=== Document excerpt ===
Segment Open

The phenomenon of open source software development illustrates that in order to solve a shared or personal technical problem, users program and reveal their innovations without getting private returns from selling the software. The source code of open source software is made freely available so that users can access, modify, and redistribute it (Shuo July 2010). Open source projects are released under the terms and requirements of certain licenses.
 
 
The processingjs project was started by one individual who wanted to utilize the HTML5 canvas element and take advantage of the Java Processing language. It took about seven months to get a working version, consisting of 5000 lines of code, of the project released. However, the part of the project that allowed for dynamic conversion of code written in the Processing language, to JavaScript, referred to as the parser, was limiting. Moreover, the release contained a lot of gaps as some of the functionality was not yet supported (Resig 2008).
 
 
The project, similarly to other open source products, was released with the hope that a developer community will converge around it and contribute to development. The Mozilla experience however, suggests that proprietary products may not be well-suited to distributed development if they have tightly-coupled architectures. There is a need to create an “architecture for participation,” one that promotes ease of understanding by limiting module size, and ease of contribution (MacCormack, Rusnak and Baldwin 2004). In order to facilitate an architecture for participation a number of things needed to happen. First and foremost the source code must be readily available. Secondly, the inner workings of the project and the missing functionality must be publicized and a dialog started.
 
 
A Git repository was started to allow contributors and users easy access to the project’s source code. Git is an extremely fast, efficient, distributed version control system ideal for the collaborative development of software. The repository is hosted by GitHub which provides an online way of collaborating with others and forking repositories (GitHub Social Coding 2010). GitHub makes Open Source’s fork-and-extend legal capability a practical reality (Walsh 2009). This promotes a pressure free environment where any contributor can alter the code of their own repository without worrying about their coding style or syntax.
 
 
To raise awareness and encourage dialog both a project website and an online discussion channel were made. The website consisted of tutorials that allowed novice users to quickly pick-up the project, demonstrations of previous Java Processing examples that were ported to processingjs, and a list of features that were not yet supported. Furthermore an Internet Relay Chat (IRC) channel was made to allow for general discussions on the project as well as a Google Group which would facilitate discussions for those unfamiliar with IRC.
 
 
The project grew and attracted numerous contributors. However, as Behlendorf (1999) stated, “essential to the health of an open-source project is that the project have sufficient momentum to be able to evolve and respond to new challenges. Nothing is static in the software world, and each major component requires maintenance and new enhancements continually”. To support the growth of the project Lighthouse, an online issue tracking system was put in place. Lighthouse allows anyone to create tickets related to the project. A ticket may have many purposes including reporting a bug in the current code, requesting a new feature, or simply starting a discussion. A major advantage to using Lighthouse is the ability to plan milestones and allow users to see which features and bugs fixes will be available in the next release. Not to mention the tracking of discussions that have already happen that novice users and new contributors can learn from. Of course an issue tracking system is not all the project needed to succeed. In September of 2009 ten students from Canada’s Seneca College joined the project with the hopes of releasing a 1.0 version – the projects first stable release. The introduction of new contributors was vital to the health of the project. As identified by Liu et al (2010), a high turn-over rate of developers is common in an Open Source project but it also proves to be very challenging. With a dedicated team that included a release engineer it became possible to have frequent releases of the project and an up-to-date project repository. However, it also brought to life another well known problem often found in Open Source projects; bad code quality.

Segment Closed

Stored data entries:
Segment Open

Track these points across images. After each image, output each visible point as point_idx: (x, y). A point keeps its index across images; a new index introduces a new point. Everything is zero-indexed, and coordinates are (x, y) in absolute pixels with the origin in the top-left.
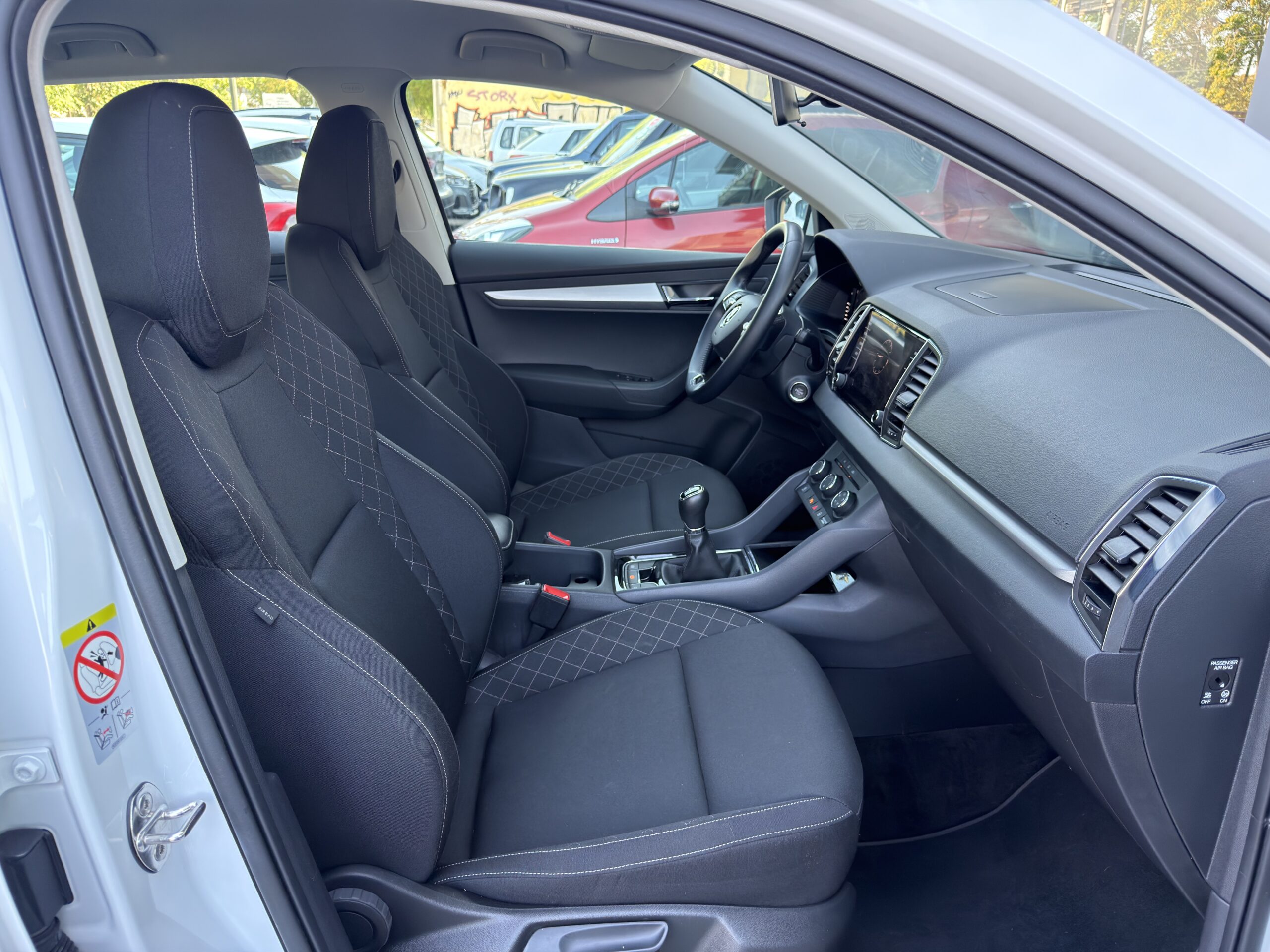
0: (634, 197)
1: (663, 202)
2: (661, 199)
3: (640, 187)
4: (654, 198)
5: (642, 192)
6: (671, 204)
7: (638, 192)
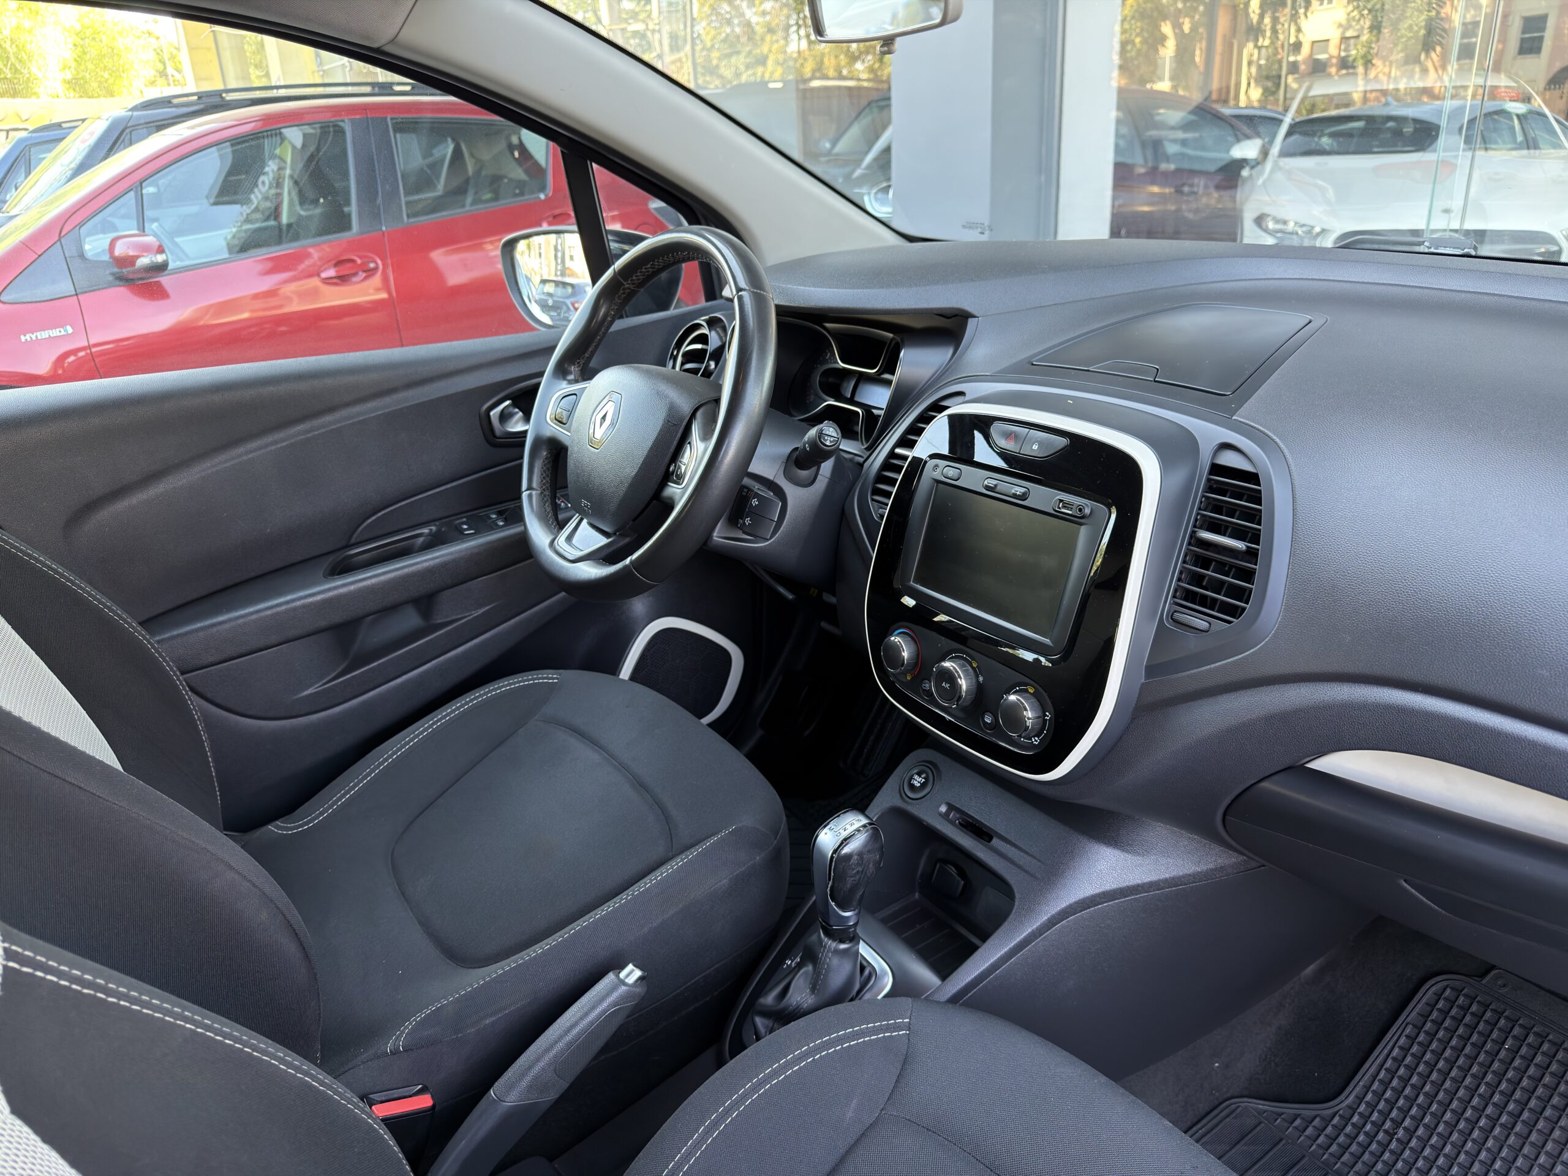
0: (82, 256)
1: (138, 257)
2: (131, 253)
3: (87, 239)
4: (118, 251)
5: (95, 245)
6: (153, 259)
7: (87, 247)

Segment Closed

=== Work task 1 ===
From the text about the processingjs project, reproduce word for word the part that opens with the words containing "To raise awareness" and closes with "unfamiliar with IRC.".
=== Work task 2 ===
In the text about the processingjs project, how many lines of code made up the first working version that was released?
=== Work task 3 ===
Write the next part of the text about the processingjs project, picking up after its final sentence.

=== Response box 1 ===
To raise awareness and encourage dialog both a project website and an online discussion channel were made. The website consisted of tutorials that allowed novice users to quickly pick-up the project, demonstrations of previous Java Processing examples that were ported to processingjs, and a list of features that were not yet supported. Furthermore an Internet Relay Chat (IRC) channel was made to allow for general discussions on the project as well as a Google Group which would facilitate discussions for those unfamiliar with IRC.

=== Response box 2 ===
5000 lines of code.

=== Response box 3 ===
 
 
A 2008 study done by Koch and Neumann that analyzed the impact on quality and design associated with the number of contributors and the amount of their work yielded the following conclusion. “We identify the number of commits, the number of distinct programmers, and the active time as factors of influence which have a negative effect on quality. In particular, complexity and size are negatively influenced by these process metrics. Furthermore a high concentration of added work fosters bad quality.” To ensure that all code patches meat the coding standards, and passed various tests a two step review process was put in place. The first step was a peer-review that can be performed by virtually anyone but was usually performed by another contributor. The second step was a super-review that was performed by only the contributors that had the appropriate status. In order to be able to perform super-reviews a contributor must have a combination of the following, advanced JavaScript knowledge, thorough knowledge of the project and its components, or the ability to identify potential problems. In addition to this process each release was thoroughly tested on all platforms and all supporting browsers.
 
 
In December of 2010 the first stable version of processingjs was released. Included in the release were over 1,000 bug fixes, features, and under-the-hood improvements. At the time the project had twenty six recorded code contributors, eleven of which had the status of super reviewer. At least twenty users logged in to the IRC channel at any given time, 608 members of the Google Group and 99 forks of its repository.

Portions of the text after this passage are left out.